GOAL OF THE EXERCISE:
In the entries that follow, find the line containing "Przejdź do treści", then output exactly every line from the first through that one.

DATA SUPPLIED:
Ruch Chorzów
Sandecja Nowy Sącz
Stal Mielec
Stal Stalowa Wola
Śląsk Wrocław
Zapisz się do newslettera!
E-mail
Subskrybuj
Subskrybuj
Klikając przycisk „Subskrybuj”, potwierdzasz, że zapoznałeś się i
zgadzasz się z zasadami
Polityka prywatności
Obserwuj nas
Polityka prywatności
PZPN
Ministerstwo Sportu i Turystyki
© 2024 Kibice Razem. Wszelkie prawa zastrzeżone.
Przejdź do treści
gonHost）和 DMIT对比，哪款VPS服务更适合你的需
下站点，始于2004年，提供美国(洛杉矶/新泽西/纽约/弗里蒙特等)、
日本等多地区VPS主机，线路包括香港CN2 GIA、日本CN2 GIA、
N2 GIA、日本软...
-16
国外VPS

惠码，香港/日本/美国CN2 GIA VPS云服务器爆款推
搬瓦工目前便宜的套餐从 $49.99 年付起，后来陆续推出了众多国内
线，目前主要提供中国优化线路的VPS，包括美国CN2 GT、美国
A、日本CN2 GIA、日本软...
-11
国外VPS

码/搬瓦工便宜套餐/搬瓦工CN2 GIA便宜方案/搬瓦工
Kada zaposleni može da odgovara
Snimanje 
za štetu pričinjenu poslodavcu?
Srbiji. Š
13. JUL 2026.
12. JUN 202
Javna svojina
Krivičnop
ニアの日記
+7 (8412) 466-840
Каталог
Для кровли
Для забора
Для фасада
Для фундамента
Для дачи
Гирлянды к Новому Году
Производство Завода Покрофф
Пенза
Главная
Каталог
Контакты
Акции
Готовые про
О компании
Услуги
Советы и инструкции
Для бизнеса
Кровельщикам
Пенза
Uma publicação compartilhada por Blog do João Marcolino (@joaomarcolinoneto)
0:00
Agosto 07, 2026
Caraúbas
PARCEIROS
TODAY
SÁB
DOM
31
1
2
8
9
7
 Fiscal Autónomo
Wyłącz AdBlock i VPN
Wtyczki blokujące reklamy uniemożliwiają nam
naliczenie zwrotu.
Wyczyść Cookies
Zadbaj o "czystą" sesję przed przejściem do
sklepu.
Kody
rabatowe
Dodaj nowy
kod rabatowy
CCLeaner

YOUR SOLUTION:
Ruch Chorzów
Sandecja Nowy Sącz
Stal Mielec
Stal Stalowa Wola
Śląsk Wrocław
Zapisz się do newslettera!
E-mail
Subskrybuj
Subskrybuj
Klikając przycisk „Subskrybuj”, potwierdzasz, że zapoznałeś się i
zgadzasz się z zasadami
Polityka prywatności
Obserwuj nas
Polityka prywatności
PZPN
Ministerstwo Sportu i Turystyki
© 2024 Kibice Razem. Wszelkie prawa zastrzeżone.
Przejdź do treści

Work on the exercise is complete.